### EXERCISE TEXT
Great piece Sam! I think the point is ensuring that, through our actions, we leave the world a little less fucked up. It’s about not giving a damn about our own fate but having a commitment to the nobler impulses and continuity of our great shared humanity. And I think that’s what’s missing from the drift that is today’s “I just don’t care” crowd.

Sam Alaimo's avatar

"the point is ensuring that, through our actions, we leave the world a little less fucked up." That is an angle I did not explore and now wish I did. Thank you for the thinking material!

Barry Lederman, “normie”'s avatar

Sam, another good and tough exploration of life and death. Sometimes, it was for a principle of believing in something bigger than oneself. I think that the women in Iran are showing it to the world right now.

Sam Alaimo's avatar

That is a stellar example. They are in the thick of a truly good fight. The nihilists are elsewhere while they are in the streets. It is beyond motivating.

Baird Brightman's avatar

Brilliant, Sam!

### EXTRACTED RECORDS

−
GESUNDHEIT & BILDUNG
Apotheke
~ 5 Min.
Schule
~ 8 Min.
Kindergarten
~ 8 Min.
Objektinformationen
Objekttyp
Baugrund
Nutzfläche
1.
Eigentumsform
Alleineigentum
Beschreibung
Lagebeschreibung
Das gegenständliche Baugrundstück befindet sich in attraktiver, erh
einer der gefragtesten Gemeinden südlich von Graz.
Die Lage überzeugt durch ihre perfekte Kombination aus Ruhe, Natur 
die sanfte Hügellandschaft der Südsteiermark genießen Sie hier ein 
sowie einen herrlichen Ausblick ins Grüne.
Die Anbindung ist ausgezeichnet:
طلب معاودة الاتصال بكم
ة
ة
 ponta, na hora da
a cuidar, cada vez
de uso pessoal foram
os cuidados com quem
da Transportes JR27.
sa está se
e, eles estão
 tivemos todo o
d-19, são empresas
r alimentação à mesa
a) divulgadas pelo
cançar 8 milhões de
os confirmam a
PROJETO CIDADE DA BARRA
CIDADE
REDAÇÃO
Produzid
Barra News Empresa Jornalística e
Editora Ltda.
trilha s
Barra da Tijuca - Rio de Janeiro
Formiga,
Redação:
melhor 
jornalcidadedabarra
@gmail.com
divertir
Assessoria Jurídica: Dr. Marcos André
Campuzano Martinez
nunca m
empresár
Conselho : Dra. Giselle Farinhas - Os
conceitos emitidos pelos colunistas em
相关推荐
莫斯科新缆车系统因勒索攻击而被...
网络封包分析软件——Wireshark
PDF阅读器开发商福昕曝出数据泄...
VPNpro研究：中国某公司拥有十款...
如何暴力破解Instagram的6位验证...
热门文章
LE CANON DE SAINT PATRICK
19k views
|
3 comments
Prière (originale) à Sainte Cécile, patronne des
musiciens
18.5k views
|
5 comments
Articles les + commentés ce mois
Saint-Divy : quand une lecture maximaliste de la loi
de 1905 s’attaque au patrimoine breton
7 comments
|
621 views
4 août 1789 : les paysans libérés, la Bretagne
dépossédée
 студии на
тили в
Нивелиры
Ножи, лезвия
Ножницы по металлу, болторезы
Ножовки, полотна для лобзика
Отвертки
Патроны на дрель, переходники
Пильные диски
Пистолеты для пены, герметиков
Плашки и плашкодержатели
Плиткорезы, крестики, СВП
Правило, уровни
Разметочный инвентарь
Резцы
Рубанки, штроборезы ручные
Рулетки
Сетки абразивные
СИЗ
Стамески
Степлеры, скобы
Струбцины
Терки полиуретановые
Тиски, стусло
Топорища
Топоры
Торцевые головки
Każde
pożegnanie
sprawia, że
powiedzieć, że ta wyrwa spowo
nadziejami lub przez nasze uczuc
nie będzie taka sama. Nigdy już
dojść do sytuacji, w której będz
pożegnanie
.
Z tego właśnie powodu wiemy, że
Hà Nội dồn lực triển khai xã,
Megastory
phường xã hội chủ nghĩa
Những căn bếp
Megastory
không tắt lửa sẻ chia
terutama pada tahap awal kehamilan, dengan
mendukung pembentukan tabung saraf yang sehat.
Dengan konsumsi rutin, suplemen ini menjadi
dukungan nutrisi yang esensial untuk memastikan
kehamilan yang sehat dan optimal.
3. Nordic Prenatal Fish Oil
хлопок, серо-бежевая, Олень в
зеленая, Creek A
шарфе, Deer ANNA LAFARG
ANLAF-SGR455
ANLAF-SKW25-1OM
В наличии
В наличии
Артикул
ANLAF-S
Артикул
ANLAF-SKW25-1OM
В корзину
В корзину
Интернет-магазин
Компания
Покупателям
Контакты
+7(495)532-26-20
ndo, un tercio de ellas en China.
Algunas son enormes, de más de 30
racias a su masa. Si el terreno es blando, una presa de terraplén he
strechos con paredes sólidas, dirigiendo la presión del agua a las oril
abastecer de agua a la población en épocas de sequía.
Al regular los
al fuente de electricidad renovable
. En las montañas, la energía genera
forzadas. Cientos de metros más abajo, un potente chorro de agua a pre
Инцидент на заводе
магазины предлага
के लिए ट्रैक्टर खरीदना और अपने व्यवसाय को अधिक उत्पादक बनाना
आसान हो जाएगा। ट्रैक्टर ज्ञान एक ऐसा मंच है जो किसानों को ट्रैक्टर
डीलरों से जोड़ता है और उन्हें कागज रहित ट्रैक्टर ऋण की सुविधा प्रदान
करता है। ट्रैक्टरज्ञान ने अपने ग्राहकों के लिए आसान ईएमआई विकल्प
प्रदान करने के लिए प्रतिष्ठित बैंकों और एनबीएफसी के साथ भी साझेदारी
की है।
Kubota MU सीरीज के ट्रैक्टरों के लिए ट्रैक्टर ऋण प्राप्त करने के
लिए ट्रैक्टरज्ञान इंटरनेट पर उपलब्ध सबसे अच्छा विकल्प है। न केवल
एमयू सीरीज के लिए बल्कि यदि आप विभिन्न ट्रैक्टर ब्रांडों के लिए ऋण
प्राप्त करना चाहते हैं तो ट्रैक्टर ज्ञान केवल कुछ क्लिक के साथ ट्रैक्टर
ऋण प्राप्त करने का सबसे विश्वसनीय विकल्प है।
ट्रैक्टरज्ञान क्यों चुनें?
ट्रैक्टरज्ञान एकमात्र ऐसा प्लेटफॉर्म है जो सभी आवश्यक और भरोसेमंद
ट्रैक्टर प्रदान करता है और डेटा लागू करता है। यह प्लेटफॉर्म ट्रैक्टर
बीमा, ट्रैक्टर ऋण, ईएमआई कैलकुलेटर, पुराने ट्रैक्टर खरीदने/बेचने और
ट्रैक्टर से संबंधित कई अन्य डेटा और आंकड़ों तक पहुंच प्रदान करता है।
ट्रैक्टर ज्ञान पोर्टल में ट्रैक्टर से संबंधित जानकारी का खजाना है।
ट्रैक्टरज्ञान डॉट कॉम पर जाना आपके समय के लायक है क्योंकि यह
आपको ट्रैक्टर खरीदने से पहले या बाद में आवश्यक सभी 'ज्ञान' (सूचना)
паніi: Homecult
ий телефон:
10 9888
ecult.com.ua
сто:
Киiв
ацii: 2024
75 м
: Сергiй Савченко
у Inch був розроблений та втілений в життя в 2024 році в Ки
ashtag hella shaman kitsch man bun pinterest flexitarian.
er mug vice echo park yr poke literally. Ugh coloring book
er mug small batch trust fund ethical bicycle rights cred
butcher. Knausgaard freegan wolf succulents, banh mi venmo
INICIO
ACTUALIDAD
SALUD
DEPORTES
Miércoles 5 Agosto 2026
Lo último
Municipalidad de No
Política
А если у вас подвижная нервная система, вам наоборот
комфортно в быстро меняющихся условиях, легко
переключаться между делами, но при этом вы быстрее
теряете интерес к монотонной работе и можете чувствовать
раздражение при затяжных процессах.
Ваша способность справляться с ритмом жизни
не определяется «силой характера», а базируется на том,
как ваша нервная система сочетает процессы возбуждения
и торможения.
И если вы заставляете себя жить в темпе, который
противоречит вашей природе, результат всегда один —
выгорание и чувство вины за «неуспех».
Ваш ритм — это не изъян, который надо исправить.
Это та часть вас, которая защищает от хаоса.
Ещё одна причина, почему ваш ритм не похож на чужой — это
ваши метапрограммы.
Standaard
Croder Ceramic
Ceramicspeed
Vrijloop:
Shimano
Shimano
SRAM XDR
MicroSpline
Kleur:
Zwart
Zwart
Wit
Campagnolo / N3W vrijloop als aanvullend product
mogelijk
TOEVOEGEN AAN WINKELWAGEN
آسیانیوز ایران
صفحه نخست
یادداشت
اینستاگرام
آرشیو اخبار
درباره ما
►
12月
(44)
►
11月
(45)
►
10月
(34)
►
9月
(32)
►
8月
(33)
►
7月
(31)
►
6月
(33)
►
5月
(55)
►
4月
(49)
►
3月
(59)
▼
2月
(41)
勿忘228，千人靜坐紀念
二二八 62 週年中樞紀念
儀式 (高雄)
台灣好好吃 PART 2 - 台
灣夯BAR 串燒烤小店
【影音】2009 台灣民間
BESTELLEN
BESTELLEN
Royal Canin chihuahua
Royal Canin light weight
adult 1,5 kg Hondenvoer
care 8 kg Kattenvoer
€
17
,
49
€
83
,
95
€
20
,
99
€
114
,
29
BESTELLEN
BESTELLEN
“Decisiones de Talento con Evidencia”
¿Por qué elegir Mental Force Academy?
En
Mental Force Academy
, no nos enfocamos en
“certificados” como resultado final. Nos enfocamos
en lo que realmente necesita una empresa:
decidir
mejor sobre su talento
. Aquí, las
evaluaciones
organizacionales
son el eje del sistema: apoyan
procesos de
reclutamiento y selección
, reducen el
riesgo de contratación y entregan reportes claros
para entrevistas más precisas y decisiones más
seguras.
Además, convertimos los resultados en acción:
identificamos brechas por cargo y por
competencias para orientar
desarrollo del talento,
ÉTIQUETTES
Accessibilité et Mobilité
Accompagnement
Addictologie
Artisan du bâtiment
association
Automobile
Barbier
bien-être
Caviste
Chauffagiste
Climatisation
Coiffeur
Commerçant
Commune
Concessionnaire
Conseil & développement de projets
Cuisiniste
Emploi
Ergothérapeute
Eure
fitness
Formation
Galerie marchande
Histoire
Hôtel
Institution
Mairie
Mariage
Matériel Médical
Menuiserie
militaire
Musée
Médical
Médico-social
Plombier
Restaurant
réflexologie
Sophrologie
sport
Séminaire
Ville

### REQUIREMENT A
Reproduce the comment thread between "Sam, another good" and "is beyond motivating.", inclusive.
### REQUIREMENT B
Summarize the comment thread in two sentences.
### REQUIREMENT C
Translate this sentence from the comment thread into Spanish: "They are in the thick of a truly good fight."

### TASK RESPONSE A
Sam, another good and tough exploration of life and death. Sometimes, it was for a principle of believing in something bigger than oneself. I think that the women in Iran are showing it to the world right now.

Sam Alaimo's avatar

That is a stellar example. They are in the thick of a truly good fight. The nihilists are elsewhere while they are in the streets. It is beyond motivating.

### TASK RESPONSE B
One commenter praises Sam's piece and suggests that the point is to leave the world a little less damaged through one's actions, an angle Sam Alaimo says went unexplored and now wishes had been explored. Another commenter offers the women in Iran as an example of believing in something bigger than oneself, which Sam Alaimo calls a stellar example of a truly good fight.

### TASK RESPONSE C
Están en medio de una lucha verdaderamente buena.